- **MATERIAL TO PROCESS**:
-- Opening Marker --

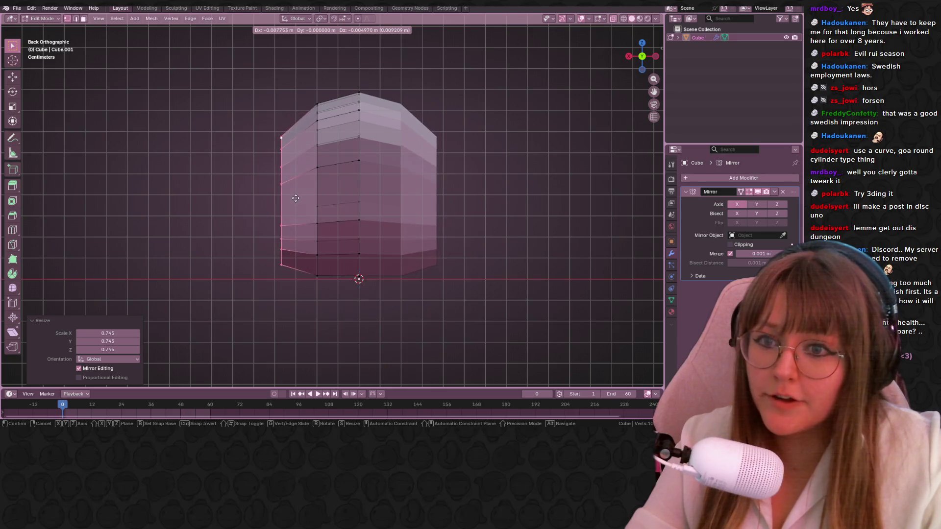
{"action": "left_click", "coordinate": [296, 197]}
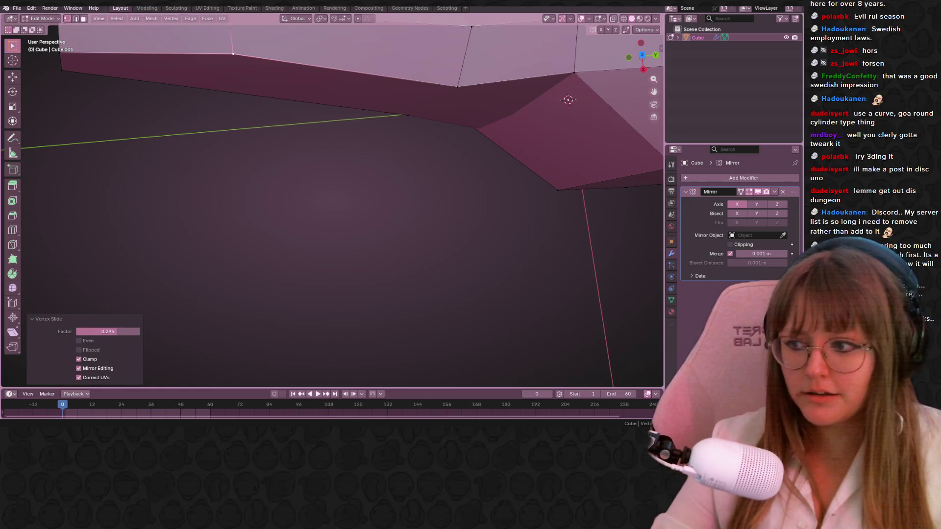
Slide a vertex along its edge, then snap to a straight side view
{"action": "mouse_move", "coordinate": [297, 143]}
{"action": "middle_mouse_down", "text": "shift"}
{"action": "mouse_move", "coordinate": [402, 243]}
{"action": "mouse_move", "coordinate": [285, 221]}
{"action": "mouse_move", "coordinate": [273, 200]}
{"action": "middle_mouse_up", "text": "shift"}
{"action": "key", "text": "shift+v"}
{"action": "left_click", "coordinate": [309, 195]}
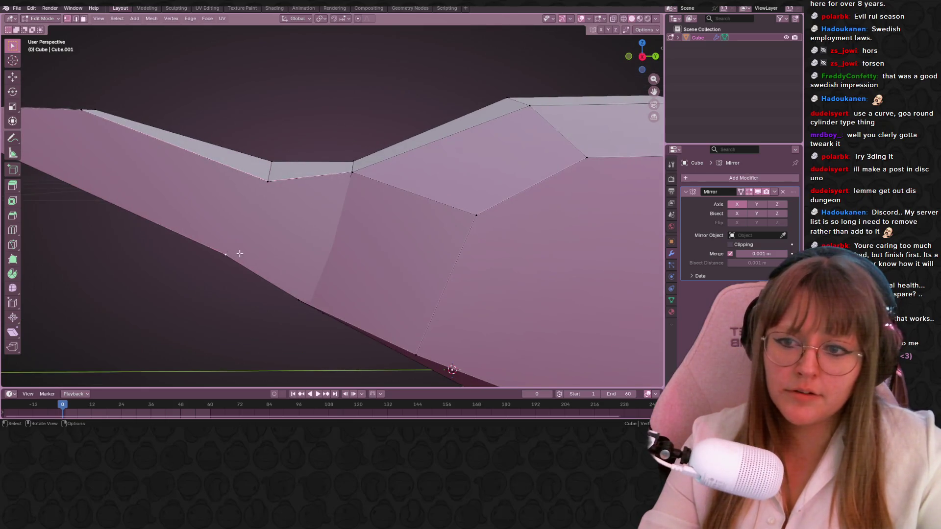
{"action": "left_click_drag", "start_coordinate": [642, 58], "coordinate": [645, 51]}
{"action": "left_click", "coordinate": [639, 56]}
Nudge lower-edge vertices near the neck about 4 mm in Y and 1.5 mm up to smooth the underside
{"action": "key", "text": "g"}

-- Closing Marker --

- **ACTIVITY**: To answer, copy each line from the material above that has the word "text".

- **EXPECTED OUTPUT**:
{"action": "middle_mouse_down", "text": "shift"}
{"action": "middle_mouse_up", "text": "shift"}
{"action": "key", "text": "shift+v"}
{"action": "key", "text": "g"}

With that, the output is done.